[Items stored from a collection]
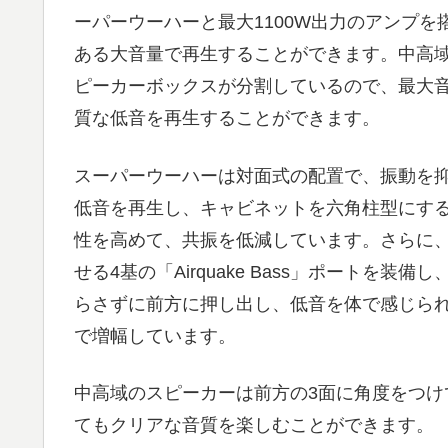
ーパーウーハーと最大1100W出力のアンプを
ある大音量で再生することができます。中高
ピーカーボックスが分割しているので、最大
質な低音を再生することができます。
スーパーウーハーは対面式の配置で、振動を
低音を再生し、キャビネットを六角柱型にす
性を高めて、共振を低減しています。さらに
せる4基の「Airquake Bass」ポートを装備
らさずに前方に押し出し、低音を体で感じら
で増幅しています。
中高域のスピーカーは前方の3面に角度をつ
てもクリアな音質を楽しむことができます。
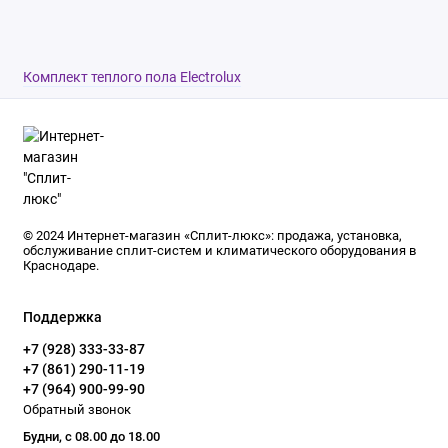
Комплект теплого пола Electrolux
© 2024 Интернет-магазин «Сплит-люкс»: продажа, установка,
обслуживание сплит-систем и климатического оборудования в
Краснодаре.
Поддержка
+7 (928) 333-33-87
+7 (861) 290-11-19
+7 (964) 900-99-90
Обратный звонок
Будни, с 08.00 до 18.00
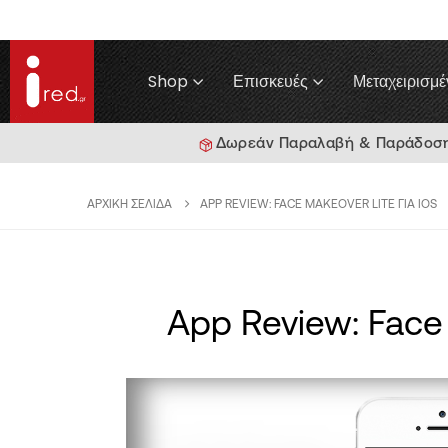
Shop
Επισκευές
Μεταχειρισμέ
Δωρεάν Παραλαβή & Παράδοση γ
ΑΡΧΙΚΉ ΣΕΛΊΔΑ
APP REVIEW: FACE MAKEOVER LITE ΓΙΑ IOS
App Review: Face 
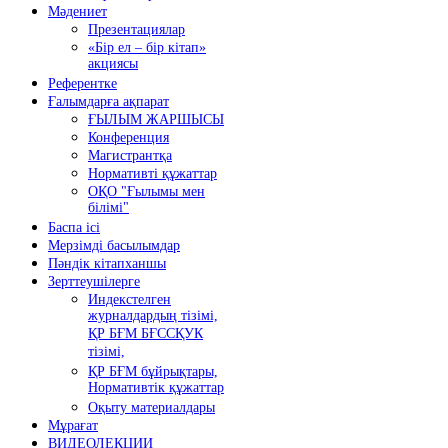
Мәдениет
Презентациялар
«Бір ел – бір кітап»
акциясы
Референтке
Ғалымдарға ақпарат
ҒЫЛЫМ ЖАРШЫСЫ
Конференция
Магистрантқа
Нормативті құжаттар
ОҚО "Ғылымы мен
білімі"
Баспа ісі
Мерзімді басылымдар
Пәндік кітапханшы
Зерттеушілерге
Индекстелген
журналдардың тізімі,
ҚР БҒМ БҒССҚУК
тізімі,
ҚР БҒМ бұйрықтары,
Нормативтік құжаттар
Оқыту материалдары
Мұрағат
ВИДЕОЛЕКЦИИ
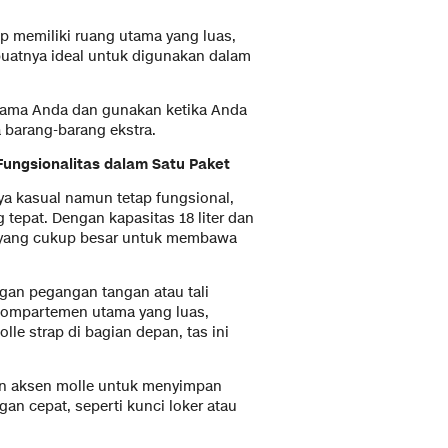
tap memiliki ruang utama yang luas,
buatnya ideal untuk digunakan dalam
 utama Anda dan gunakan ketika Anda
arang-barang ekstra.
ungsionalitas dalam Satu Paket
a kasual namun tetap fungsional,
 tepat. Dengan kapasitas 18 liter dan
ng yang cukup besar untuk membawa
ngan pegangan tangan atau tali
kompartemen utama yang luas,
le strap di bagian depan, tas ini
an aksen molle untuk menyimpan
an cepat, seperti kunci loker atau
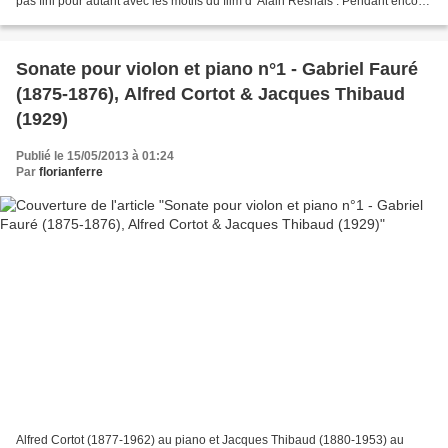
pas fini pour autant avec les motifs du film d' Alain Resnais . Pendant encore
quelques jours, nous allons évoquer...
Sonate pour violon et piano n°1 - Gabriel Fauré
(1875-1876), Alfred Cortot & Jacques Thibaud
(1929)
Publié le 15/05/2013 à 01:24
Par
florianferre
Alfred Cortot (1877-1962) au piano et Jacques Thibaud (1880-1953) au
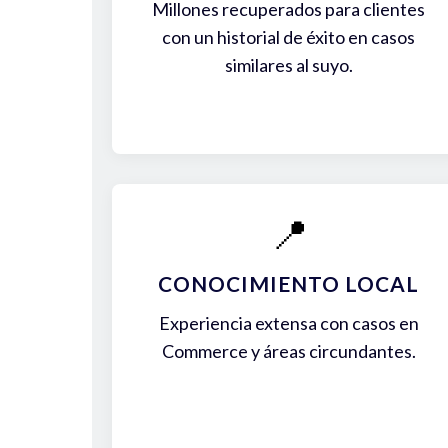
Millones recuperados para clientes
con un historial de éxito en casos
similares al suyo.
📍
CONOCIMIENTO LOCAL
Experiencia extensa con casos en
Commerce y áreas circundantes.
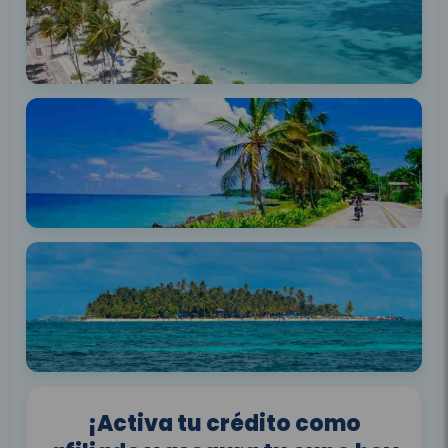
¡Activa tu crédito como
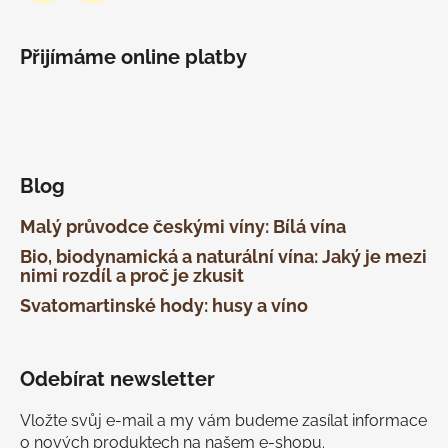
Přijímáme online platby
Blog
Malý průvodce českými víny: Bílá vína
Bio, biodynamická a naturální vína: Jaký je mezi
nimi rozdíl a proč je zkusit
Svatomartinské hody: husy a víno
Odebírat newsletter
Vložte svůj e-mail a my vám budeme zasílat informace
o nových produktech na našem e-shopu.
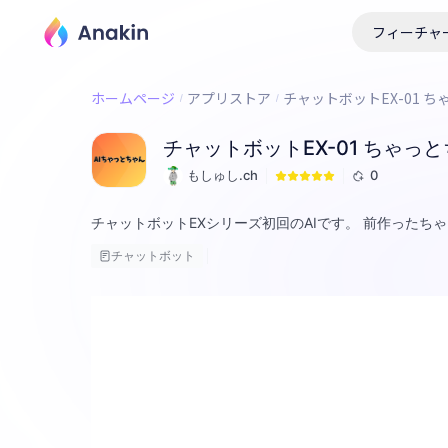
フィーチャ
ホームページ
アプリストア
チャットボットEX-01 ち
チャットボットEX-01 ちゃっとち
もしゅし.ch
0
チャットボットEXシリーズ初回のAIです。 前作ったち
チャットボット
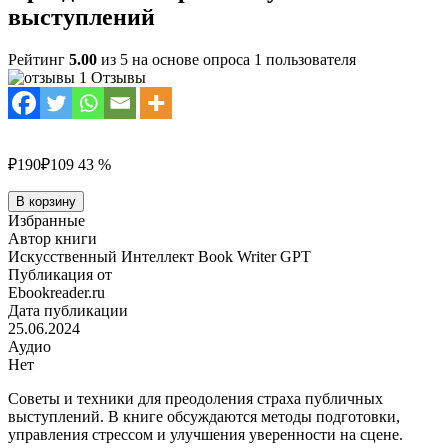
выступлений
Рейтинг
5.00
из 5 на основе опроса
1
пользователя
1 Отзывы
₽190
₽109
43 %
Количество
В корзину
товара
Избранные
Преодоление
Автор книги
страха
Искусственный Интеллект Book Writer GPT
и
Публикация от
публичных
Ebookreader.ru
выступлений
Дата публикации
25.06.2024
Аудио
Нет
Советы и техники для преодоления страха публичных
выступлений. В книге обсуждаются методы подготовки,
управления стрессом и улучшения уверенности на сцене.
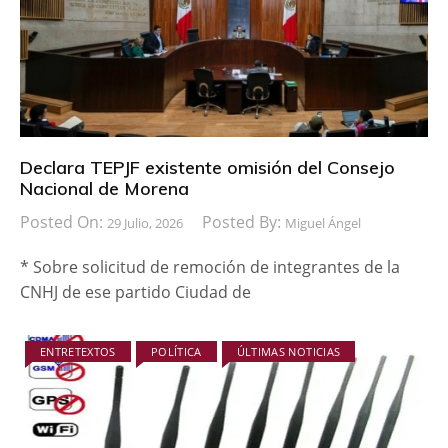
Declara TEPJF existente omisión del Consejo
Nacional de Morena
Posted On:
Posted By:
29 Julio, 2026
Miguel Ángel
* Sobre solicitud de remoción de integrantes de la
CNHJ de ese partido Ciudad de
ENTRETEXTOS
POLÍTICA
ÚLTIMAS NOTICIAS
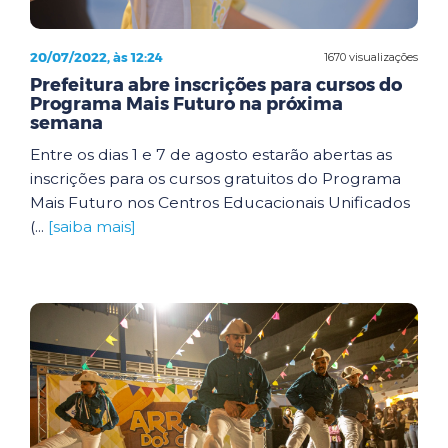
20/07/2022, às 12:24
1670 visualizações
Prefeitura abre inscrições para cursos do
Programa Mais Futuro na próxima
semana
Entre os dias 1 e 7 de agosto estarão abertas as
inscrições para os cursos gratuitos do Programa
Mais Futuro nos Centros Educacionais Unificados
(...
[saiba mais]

[TASK STATEMENT]
Copy out the material word for word, from the line with "Millones recuperados para clientes" through the line with "tu crédito como", including both of those lines. Leave the picture markers out of your copy.

[SOLUTION]
Millones recuperados para clientes
con un historial de éxito en casos
similares al suyo.
📍
CONOCIMIENTO LOCAL
Experiencia extensa con casos en
Commerce y áreas circundantes.
¡Activa tu crédito como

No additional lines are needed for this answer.